As I read that paragraph a strange feeling began to grow inside of me and the thought occurred to me: “This guy actually has a sense of humour!” So I checked out the book and read it through and by the end I knew I would never be the same. I liked Charles Dickens.

The pleasure I find in reading Dickens has increased over the years and I am currently into two favorites: Our Mutual Friend and Little Dorrit.
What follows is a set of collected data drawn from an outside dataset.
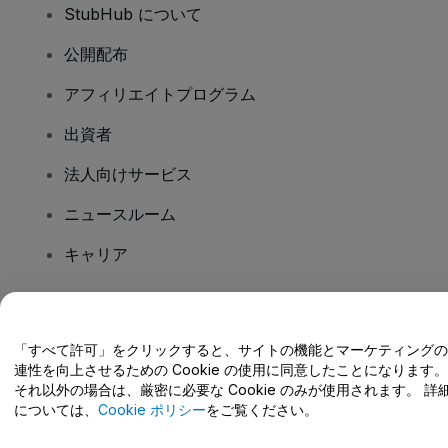
StubHub について
公開配布
アフィリエイトプログラム
出資者
法人向けサービス
ニュースルーム
キャリア
ご質問はありますか?
「すべて許可」をクリックすると、サイトの機能とマーケティングの
連性を向上させるための Cookie の使用に同意したことになります。
ヘルプセンター / こちらまでご連絡下さい
それ以外の場合は、厳密に必要な Cookie のみが使用されます。 詳
については、
Cookie ポリシー
をご覧ください。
Here is a delicious passage from Little Dorrit in which Dickens describes the tangled knots of bureaucracy in the imagined Circumlocution Office:

“No public business of any kind could possibly be done at any time without the acquiescence of the Circumlocution Office. Its finger was in the largest public pie, and in the smallest public tart. It was equally impossible to do the plainest right and to undo the plainest wrong without the express authority of the Circumlocution Office. If another Gunpowder Plot had been discovered half an hour before the lighting of the match, nobody would have been justified in saving the parliament until there had been half a score of boards, half a bushel of minutes, several sacks of official memoranda, and a family-vault full of ungrammatical correspondence, on the part of the Circumlocution Office.”

Just typing that up makes me glad I’ve finally reached the age where I can appreciate tomatoes and afternoon naps and Mr Dickens.

-67 days


Peace and Quiet

March 3, 2011

I just finished my 1 am round of the building, and for once (probably due to midterms) I find a Wednesday evening that is gloriously quiet.

Even in the laundry room the whirring of the  washing machines is stilled.

I  breathe a sigh of relief because now I can go to bed!

It makes me wonder: is this how parents feel after all their children are in bed?